Les droits des binationaux

La binationalité est l’appartenance simultanée d’une personne à la nationalité de deux Etats. Cela peut être le cas d’un Français ayant acquis une autre nationalité ou d’un étranger ayant obtenu la nationalité française tout en conservant sa nationalité d’origine. Quelles en sont les conséquences juridiques?

La Déclaration Universelle des Droits de l’Homme prévoit que tout homme a droit à UNE nationalité. Elle prévoit aussi qu’il peut en « changer » mais pas qu’il peut les cumuler (1). De nombreux pays l’interdisent, considérant que la binationalité donne, de manière cumulée, les avantages de deux pays (par exemple : système de santé dans l’un et avantages fiscaux dans l’autre) ce qui est contraire au principe d’égalité entre les citoyens.

Ce n’est pas le cas de la France. La double nationalité n’est pas inscrite dans le droit français mais elle résulte d’accords internationaux. Elle est ancrée dans une longue tradition trouvant son origine dans l’histoire de l’Empire. Après la Première Guerre mondiale, lors de la réintégration de l’Alsace-Moselle au sein de la République française, certains Allemands installés dans la région souhaitèrent devenir Français tout en gardant leur nationalité d’origine. « Cela n’a posé aucun problème», rappelle l’historien Patrick Weil.

DONNÉES FOURNIES:
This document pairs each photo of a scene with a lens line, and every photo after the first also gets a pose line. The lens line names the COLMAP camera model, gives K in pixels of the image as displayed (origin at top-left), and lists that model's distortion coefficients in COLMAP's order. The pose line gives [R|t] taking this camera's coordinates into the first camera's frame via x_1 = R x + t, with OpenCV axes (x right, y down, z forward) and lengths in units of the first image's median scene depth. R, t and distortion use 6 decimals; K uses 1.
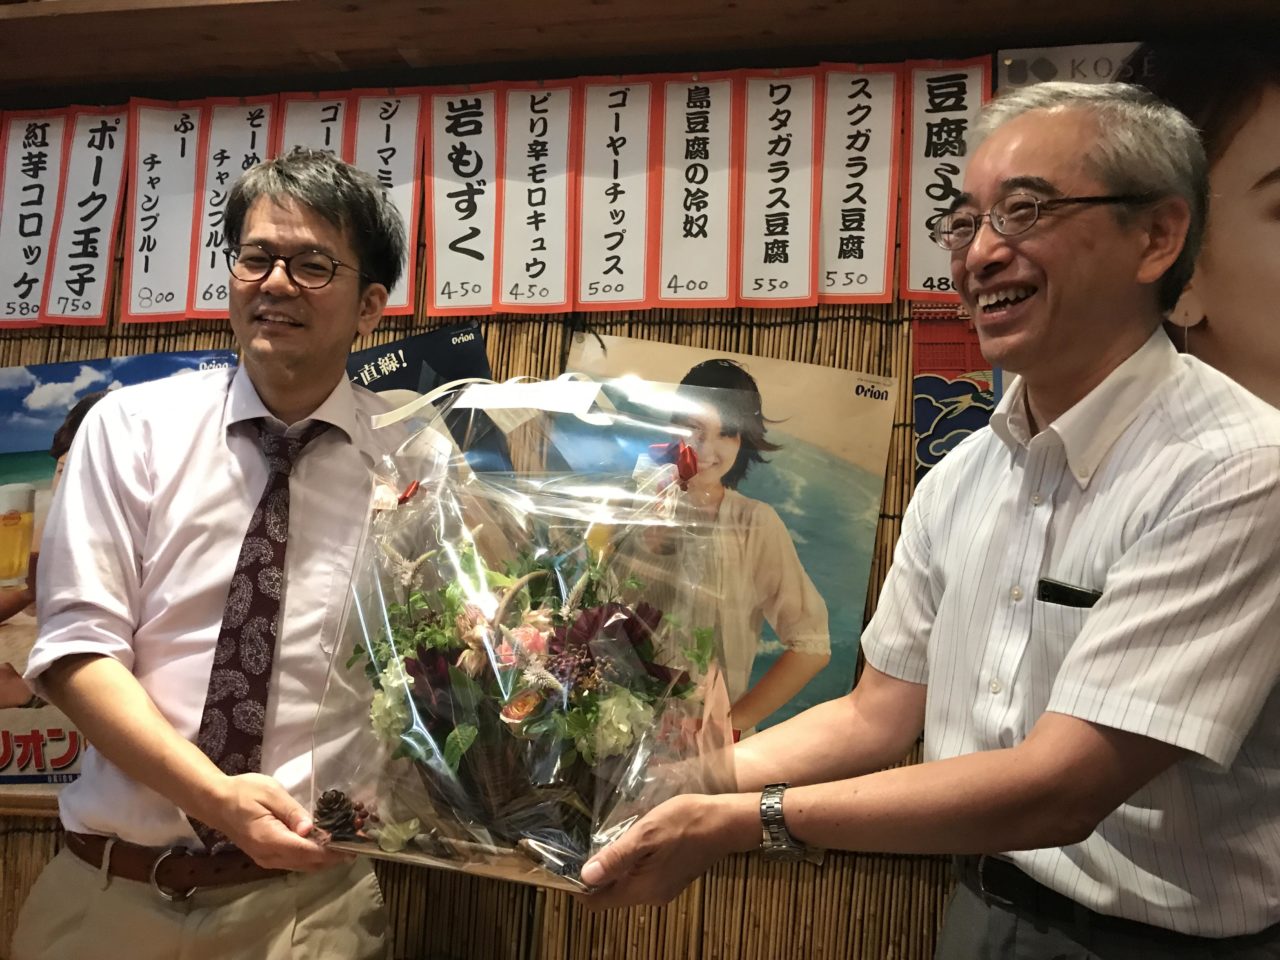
lens RADIAL K [[1047.0, 0, 640.3], [0, 1047.0, 478.2], [0, 0, 1]] dist [0.019777, -0.000420]
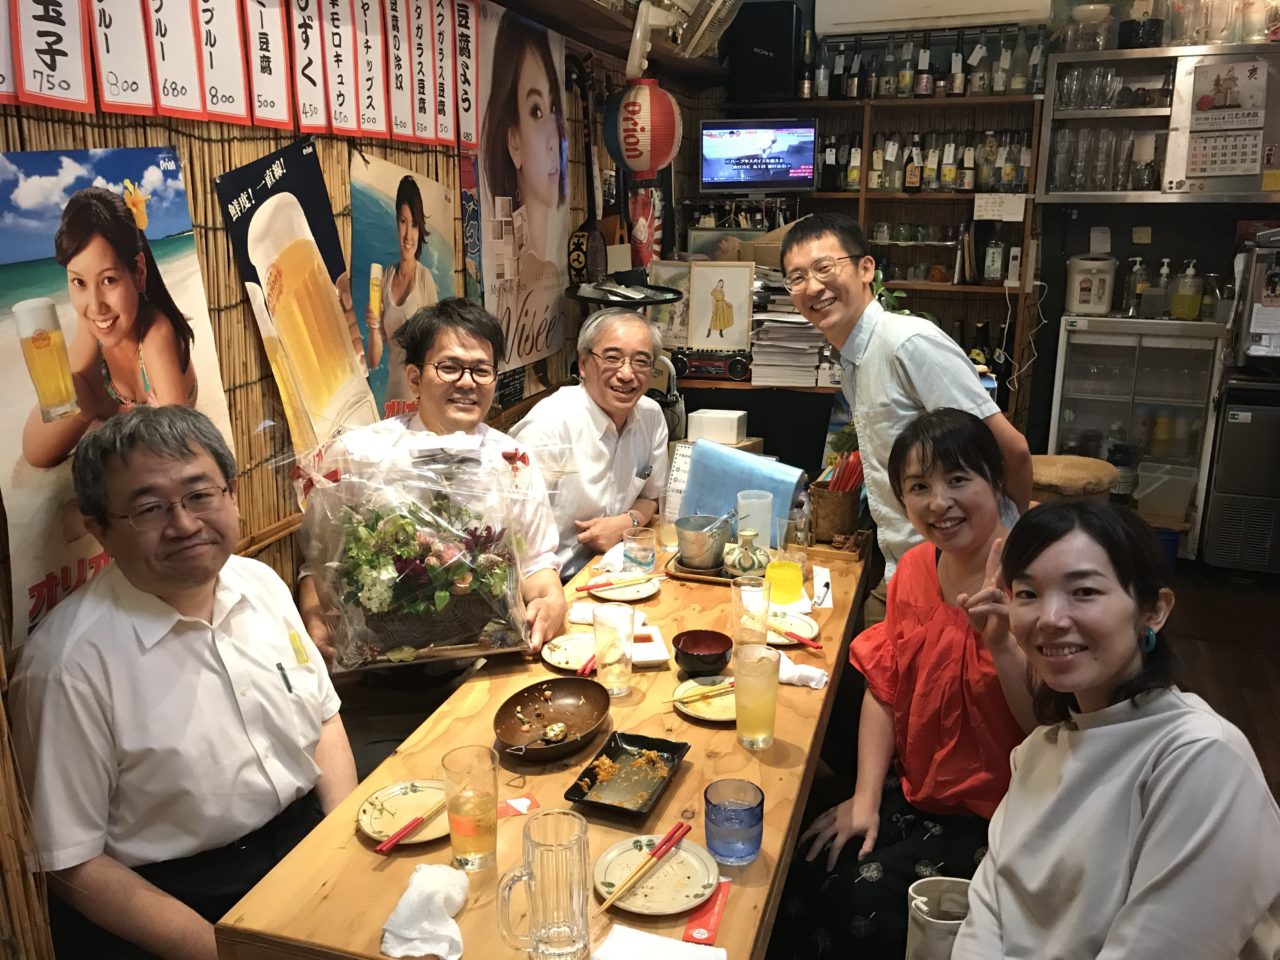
lens RADIAL K [[1047.0, 0, 639.8], [0, 1047.0, 479.5], [0, 0, 1]] dist [0.019777, -0.000420]
pose [[0.155658, -0.262019, 0.952427, -1.388165], [-0.075369, 0.958218, 0.275930, -0.130104], [-0.984931, -0.114734, 0.129406, 0.385901]]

CONSIGNES:
1. Recopiez le passage du texte sur les droits des binationaux compris entre « La Déclaration Universelle » et « entre les citoyens. », ces deux extraits inclus.
2. Poursuivez le texte sur les droits des binationaux à la suite de sa dernière phrase.
Le matériel fourni est indépendant du texte sur les droits des binationaux.

RÉPONSES ATTENDUES:
1.
La Déclaration Universelle des Droits de l’Homme prévoit que tout homme a droit à UNE nationalité. Elle prévoit aussi qu’il peut en « changer » mais pas qu’il peut les cumuler (1). De nombreux pays l’interdisent, considérant que la binationalité donne, de manière cumulée, les avantages de deux pays (par exemple : système de santé dans l’un et avantages fiscaux dans l’autre) ce qui est contraire au principe d’égalité entre les citoyens.

2.
Combien de personnes sont-elles concernées en France ?

Il n’existe pas de statistique officielle. La loi française n’exigeant pas de déclaration concernant la possession une autre nationalité. Des sources concordantes évoquent une fourchette de quatre à cinq millions de binationaux en métropole. Selon les évaluations des ambassades, plus de la moitié des 2,5 millions des Français de l’étranger sont binationaux.

Le « privilège » que donne ce statut n’est pas toujours évident. Loin de là. Détenir la nationalité d’un autre Etat signifie également que la loi de celui-ci lui est aussi opposable. De nombreuses nationalités d’origines ne se perdent pas. Un Français binational qui se trouve dans son pays d’origine reste soumis aux lois de celui-ci.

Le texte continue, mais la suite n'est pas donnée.